--- Exercises to complete ---
a) In the Fukushima excerpt, write out everything from "Could it All" down to "things go wrong." again, swapping "corporations" for "companies".
b) Using the Fukushima excerpt, answer these:
(i) In what year did TEPCO's shareholders sue the company executives?
(ii) In which episode do teams of men put on gas masks and hazmat suits to open vents?
(iii) For how many years does the quoted speaker say they have lived at the plant?

--- Page excerpt ---
It’s rare that a line of work asks you to sacrifice your life for others. Indeed, one can be sure that on the morning of March 11th, 2011, there was not a nuclear engineer or plant manager on site that thought they would be asked to make such a sacrifice in a matter of hours. 

Nevertheless, as the series progresses, we watch a legion of brave nuclear engineers and workers battle through what effectively becomes a nuclear wasteland. This remains true even after reactor three explodes, when it becomes apparent that there is no way these workers are going to get out of this without serious contamination. 

After all, the fallout is everywhere, and the water they are pumping is now the only thing cooling the reactors that are presently experiencing a serious containment breach on multiple reactors.

Through the Mask

While many jobs feature PPE, the majority do not. Consequently, the average viewer may be interested to discover what it’s like to work behind a gas mask, as The Days so poignantly shows us.

One important lesson of the show, for example, is the necessity of a full face panoramic design, as featured in our CM-6M Tactical Gas Mask. After all, you have to be able to see, even in low light, under serious pressure, and in the worst-case scenarios. (Remember: the best-case scenario doesn’t involve gas masks.)

In episode three, we get a taste of this high-pressure gas mask claustrophobia–looking on as several teams of men don gas masks and hazmat suits, braving unknown levels of radioactive contamination. Under the guidance of the plant manager, these brave men volunteer to open important vents throughout the facility, relieving the massive pressure building up in reactors one, two, and three.

With dosimeters (like our Geiger-2) singing like morning birds, the workers responsible for injecting the reactors and spent fuel pools with water to cool them–preventing an even greater catastrophe–carry on. Despite being given evacuation orders, the weary yet worthy men of Fukushima Daiichi valiantly refuse, working through the evacuation for the safety of the people of Japan. 

Notably, we never see them change their gas mask filters; we never see them take breaks; we know the radiation level is too high for them to be there all night into the morning. Nevertheless, they remain undaunted, carrying on the work necessary to keep this catastrophe from affecting their countrymen.

“I am not afraid to die or anything... twenty-five years. For twenty-five years I have lived at this plant, and I am struggling with such a simple task. I must get back to work.”

-- The Days on Netflix

a Japanese memorial

While watching the series and writing this article, it became apparent to this author that the men’s sacrifice was war-like. From this perspective, they were cut from the same cloth as the three-hundred soldiers at Thermopylae, or Lyle Bouck and his eighteen men against the 550 German Panzer division. 

This means that when the odds seemed insurmountable, the workers were prepared to die to save others, and despite it all, these men carried out their duties with unrelenting focus.

Could it All Have Been Avoided?

Imagine a world where executives of powerful, seemingly untouchable corporations are brought to justice when things go wrong. 

Sounds like fantasy, right? 

Well, in 2012, the shareholders of TEPCO (Tokyo Electric Power Company) sued the company executives for the meltdowns at the Fukushima power plant.

Raw records

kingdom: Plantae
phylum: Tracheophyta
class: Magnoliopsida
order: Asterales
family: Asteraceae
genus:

--- Answers provided ---
a)
Could it All Have Been Avoided?

Imagine a world where executives of powerful, seemingly untouchable companies are brought to justice when things go wrong.

b)
(i) 2012
(ii) Episode three
(iii) Twenty-five years